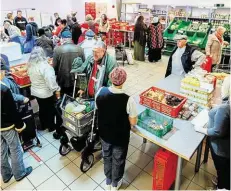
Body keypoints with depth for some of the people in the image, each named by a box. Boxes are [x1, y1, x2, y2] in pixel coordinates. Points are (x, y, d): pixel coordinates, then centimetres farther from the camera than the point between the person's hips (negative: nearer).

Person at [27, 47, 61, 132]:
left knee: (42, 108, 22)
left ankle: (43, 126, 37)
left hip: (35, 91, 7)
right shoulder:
☆ ☆ ☆
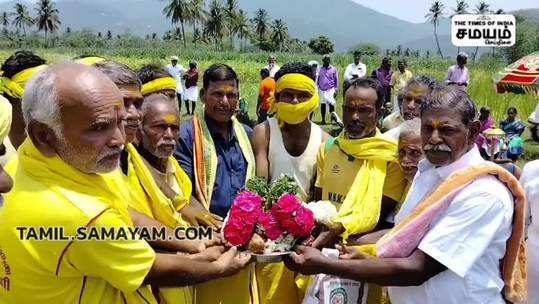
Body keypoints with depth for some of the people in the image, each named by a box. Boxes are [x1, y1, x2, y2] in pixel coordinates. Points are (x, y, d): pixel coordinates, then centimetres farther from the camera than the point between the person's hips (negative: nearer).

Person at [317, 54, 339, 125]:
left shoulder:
☆ ☆ ☆
§ **Aim of the exercise**:
When a line in the data contains "left", return it as written.

§ **Answer to the exercise**:
left knee: (42, 108, 22)
left ankle: (43, 126, 37)
left hip: (35, 91, 7)
left shoulder:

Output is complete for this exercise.